Para aquecer nossos debates e partilha de experiências sobre sementes crioulas e biodiversidade, um chamado todo especial para envio de trabalhos para o eixo “Biodiversidade e conhecimentos dos Agricultores, Povo e Comunidades Tradicionais”, confira a ementa, envie seu trabalho e nos vemos logo.
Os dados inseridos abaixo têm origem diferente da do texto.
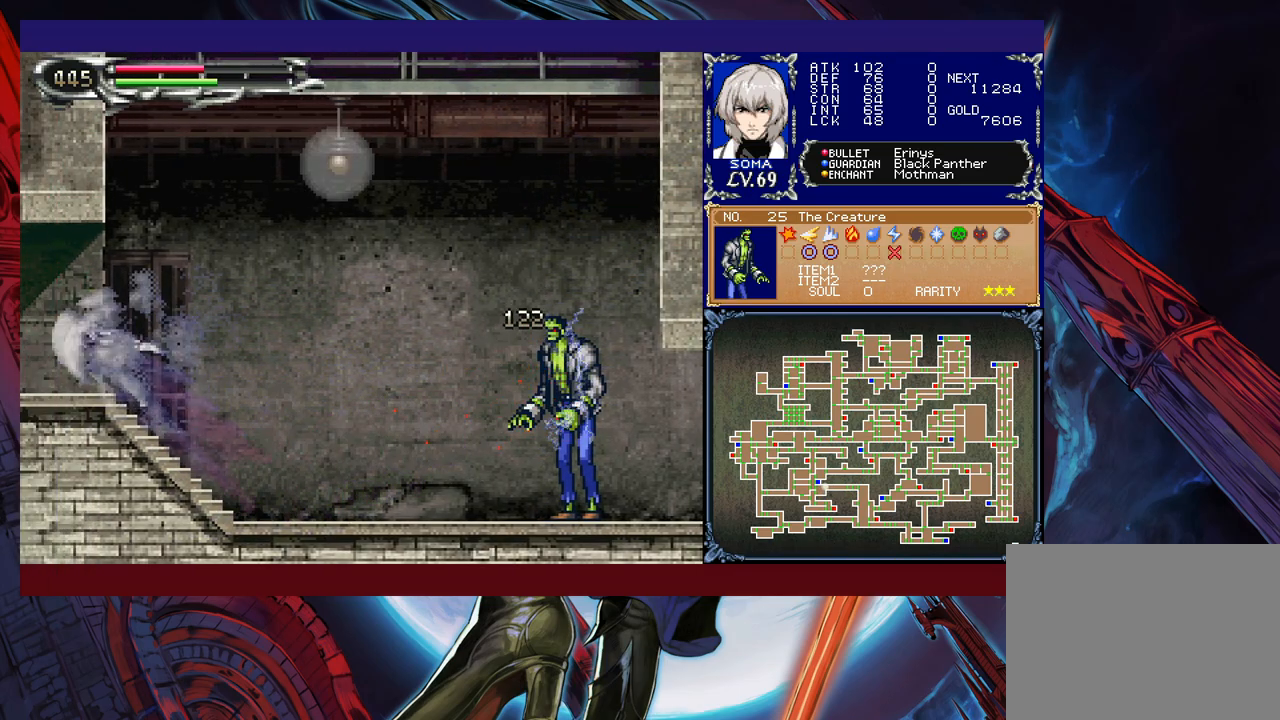
{"buttons": ["R1"], "left_stick": "right", "events": [[217, "left_stick", "right"]]}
Biodiversidade e conhecimentos dos Agricultores, Povos e Comunidades Tradicionais
Este eixo dedica especial atenção aos processos socioculturais e ecológicos de promoção da biodiversidade relacionada à agricultura, à saúde e à alimentação e para o importante papel da agricultura familiar, dos povos e comunidades tradicionais na geração, manejo, conservação e uso sustentável da diversidade biocultural. A preservação deste patrimônio ao longo das gerações tem sido viabilizada, em grande medida, pelo trabalho desenvolvido pelos guardiões e guardiãs da biodiversidade, em seu permanente esforço de manutenção, adaptação e enriquecimento da diversidade biológica e dos conhecimentos associados. No entanto, no cenário contemporâneo, diferentes fatores têm afetado negativamente a conservação, o manejo e o livre uso da biodiversidade, como o avanço dos transgênicos, dos agrotóxicos, dos grandes projetos de infraestrutura e a implantação de marcos regulatórios e mecanismos de cadastros, registros e patenteamento. Chama-se atenção especial ainda para o aprofundamento da crise climática e dos riscos irreversíveis de erosão da biodiversidade e dos conhecimentos a ela associados. Serão acolhidos neste eixo trabalhos que tenham como foco: i) identificação e valorização da biodiversidade manejada pela agricultura familiar, dos povos e comunidades tradicionais; ii) a conservação, resgate e manejo da biodiversidade, incluindo: sementes e mudas; raças de animais; plantas medicinais; plantas alimentícias não convencionais (PANC); iii) desafios da integração entre conservação in situ, on farm e ex situ; iv) processos de erosão genética e perda de conhecimentos e práticas relacionados à biodiversidade; v) biodiversidade e direitos dos agricultores e agricultoras; vi) desafios relacionados ao acesso e repartição de benefícios associados à biodiversidade; vii) ameaças ao livre uso da biodiversidade em âmbito territorial, nacional e global; viii) biodiversidade, áreas protegidas e direitos territoriais; xi) relações entre biodiversidade, mercados e alimentação; (x) serviços ecossistêmicos da biodiversidade; (xi) mitigação, adaptação e soluções baseadas na natureza para enfrentamento da crise climática; e (xii) programas e política públicas que fortalecem ou ameaçam os sistemas locais de conservação e uso da biodiversidade.